En France, l’Arche de Zoé ne cachait pas ses intentions. « [Nos] équipes, composées de médecins et d’infirmières, assureront une prise en charge complète des enfants depuis les zones de guerre jusqu’à leur arrivée dans la famille d’accueil », expliquent-ils sur leur site Web. Dans un premier temps, l’association avait parlé d’« adoption », ce qui avait attiré les foudres des autorités françaises. Dans l’impossibilité de mener leur opération au Soudan, où les humanitaires sont surveillés de près, l’Arche de Zoé a préféré mettre en œuvre son plan depuis le Tchad voisin. L’opération sera exécutée sous le nom de Children Rescue, une ONG française de sapeurs-pompiers. Celle-ci, qui n’existe que sur Internet, reste un fantôme administratif ; Eric Breteau, président de l’Arche de Zoé, devenant chef de mission de Children Rescue. Après un voyage exploratoire en août, lui et ses acolytes lancent l’opération à la mi-septembre. Ils installent un centre à Abéché et un poste avancé à Adré, à la frontière avec le Soudan. En six semaines, grâce à des intermédiaires tchadiens et soudanais, ils réunissent 103 enfants. Breteau annonce à son personnel tchadien la veille de « l’évacuation », le départ des enfants pour la France. Quelques heures plus tard, le 25 octobre, le convoi est intercepté à 4 heures du matin sur la route de l’aéroport par la police tchadienne. Des enquêtes révéleront par la suite que les enfants proviennent, dans leur grande majorité, du Tchad et ont au moins un membre de leur famille qu’ils considèrent comme un parent.
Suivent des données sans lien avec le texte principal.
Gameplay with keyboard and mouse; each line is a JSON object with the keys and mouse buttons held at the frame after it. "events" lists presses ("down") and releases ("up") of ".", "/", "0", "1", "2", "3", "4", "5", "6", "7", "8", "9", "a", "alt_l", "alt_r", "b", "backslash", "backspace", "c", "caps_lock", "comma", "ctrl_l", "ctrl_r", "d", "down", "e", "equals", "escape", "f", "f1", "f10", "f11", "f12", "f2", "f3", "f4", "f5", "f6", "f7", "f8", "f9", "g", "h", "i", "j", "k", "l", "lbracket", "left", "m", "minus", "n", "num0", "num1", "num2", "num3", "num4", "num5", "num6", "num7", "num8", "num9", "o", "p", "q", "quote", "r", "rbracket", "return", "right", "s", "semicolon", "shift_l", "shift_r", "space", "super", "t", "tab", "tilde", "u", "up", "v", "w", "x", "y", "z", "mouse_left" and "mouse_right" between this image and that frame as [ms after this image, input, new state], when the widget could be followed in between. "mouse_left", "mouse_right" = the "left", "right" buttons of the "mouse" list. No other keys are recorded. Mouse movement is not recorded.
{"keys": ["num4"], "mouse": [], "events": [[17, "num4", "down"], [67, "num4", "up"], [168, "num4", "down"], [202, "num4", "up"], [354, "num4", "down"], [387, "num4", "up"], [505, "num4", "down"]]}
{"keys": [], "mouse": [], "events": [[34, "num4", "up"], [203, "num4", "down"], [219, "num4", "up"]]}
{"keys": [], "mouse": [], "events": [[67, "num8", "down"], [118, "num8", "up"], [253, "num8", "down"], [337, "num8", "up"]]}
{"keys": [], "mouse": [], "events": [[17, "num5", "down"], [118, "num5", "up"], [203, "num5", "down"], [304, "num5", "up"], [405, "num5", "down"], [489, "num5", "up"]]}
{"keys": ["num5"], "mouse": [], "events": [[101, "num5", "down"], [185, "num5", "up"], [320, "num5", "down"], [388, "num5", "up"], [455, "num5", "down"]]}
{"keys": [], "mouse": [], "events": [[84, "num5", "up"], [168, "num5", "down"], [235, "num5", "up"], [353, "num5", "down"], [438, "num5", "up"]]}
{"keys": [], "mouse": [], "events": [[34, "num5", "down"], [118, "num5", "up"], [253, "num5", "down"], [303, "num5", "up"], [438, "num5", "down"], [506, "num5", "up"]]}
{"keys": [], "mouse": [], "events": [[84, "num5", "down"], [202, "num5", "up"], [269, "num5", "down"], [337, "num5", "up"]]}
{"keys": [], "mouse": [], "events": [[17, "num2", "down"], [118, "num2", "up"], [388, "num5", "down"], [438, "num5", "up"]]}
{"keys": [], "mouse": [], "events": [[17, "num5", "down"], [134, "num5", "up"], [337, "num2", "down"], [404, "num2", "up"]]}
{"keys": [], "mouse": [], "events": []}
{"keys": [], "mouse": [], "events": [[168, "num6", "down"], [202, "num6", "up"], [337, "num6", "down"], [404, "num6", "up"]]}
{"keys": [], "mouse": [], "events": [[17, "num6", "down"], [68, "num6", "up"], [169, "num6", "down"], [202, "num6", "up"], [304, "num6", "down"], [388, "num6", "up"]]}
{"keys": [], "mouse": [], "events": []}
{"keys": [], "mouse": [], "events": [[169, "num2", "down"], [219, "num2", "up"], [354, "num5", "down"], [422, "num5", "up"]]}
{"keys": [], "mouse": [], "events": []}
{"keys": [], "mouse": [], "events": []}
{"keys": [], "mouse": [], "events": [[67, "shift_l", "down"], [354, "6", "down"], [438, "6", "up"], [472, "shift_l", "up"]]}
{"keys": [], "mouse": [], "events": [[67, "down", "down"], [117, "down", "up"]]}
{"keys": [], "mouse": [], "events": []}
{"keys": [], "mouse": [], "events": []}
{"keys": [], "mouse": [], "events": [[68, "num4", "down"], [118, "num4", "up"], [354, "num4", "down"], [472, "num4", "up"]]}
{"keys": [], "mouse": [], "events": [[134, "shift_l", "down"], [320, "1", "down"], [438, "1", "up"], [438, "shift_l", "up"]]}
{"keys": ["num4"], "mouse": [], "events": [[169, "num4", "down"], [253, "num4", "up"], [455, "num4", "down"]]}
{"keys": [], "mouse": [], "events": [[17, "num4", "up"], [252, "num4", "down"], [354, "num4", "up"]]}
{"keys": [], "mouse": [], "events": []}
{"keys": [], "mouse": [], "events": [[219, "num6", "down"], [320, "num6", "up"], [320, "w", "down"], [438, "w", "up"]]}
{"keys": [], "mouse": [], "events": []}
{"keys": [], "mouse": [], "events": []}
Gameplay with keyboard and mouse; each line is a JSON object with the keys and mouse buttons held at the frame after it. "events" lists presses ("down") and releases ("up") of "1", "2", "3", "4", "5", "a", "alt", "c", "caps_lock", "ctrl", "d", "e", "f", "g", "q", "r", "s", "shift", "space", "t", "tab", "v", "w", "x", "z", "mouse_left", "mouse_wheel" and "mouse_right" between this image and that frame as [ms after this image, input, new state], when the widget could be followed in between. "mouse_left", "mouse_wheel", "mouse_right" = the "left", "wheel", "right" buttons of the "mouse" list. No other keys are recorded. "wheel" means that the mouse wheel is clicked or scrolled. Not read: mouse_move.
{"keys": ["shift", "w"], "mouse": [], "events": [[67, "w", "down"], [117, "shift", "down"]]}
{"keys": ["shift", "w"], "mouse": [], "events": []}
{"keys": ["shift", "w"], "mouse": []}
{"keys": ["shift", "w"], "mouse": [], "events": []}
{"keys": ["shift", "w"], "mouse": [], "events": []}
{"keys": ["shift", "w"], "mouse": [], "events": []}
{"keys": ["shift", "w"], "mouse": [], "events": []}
Quelles sont les complicités ?

A aucun moment l’instruction n’a réellement recherché d’éventuelles complicités au Tchad. Seuls quatre Tchadiens de Tiné et un Soudanais à Adré ont été mis en garde à vue pour complicité après l’arrestation des Français. Trois responsables locaux seront disculpés par Breteau lors d’une confrontation mais un seul, le sous-préfet de Tiné, bénéficiera d’un non-lieu. Le Soudanais, Souleymane Ibrahim Adam, reconnaît avoir emmené à Adré 63 enfants, dont les siens. Les membres de l’association accusent leurs traducteurs, Hassan Haroun et Moctar Fadul, de leur avoir menti sur l’origine et l’état civil des enfants, ainsi qu’un colonel tchadien, Mahamat Iretero. Jamais la responsabilité des autorités locales ou de l’aviation civile tchadienne qui a autorisé le décollage et l’atterrissage de l’avion, n’a été évoquée.

Comment Paris et N’Djamena ont géré l’affaire ?

Au lendemain des arrestations, le président tchadien, Idriss Déby, dénonce un trafic d’enfants à relents pédophiles. La condamnation côté français est unanime et forte pendant trois jours. L’ambassadeur de France ira jusqu’à confirmer qu’ils seront jugés au Tchad. Le ton change subitement. Sarkozy cherche à négocier avec Déby la libération des trois journalistes français et des quatre hôtesses de l’air espagnoles. La justice tchadienne, sous pression politique, s’exécute. Le 4 novembre, le président français vient les chercher. Mais le 6 novembre, il gaffe en affirmant qu’il reviendra chercher les autres quoi qu’ils aient fait. Déby lui répond : « La justice se fera au Tchad. » Huit jours après, une violente manifestation antifrançaise et surtout anti-Sarkozy, autorisée par le gouvernement tchadien, embrase la capitale. Des dizaines de véhicules d’Européens sont caillassés. Depuis, les deux capitales, très liées politiquement, ont calmé le jeu. Les négociations se poursuivent pour permettre un retour, d’ici la fin de l’année, des six Français, avec une possible extradition sous couvert de l’accord de coopération judiciaire franco-tchadien. La justice tchadienne suit le tempo imposé par les politiques.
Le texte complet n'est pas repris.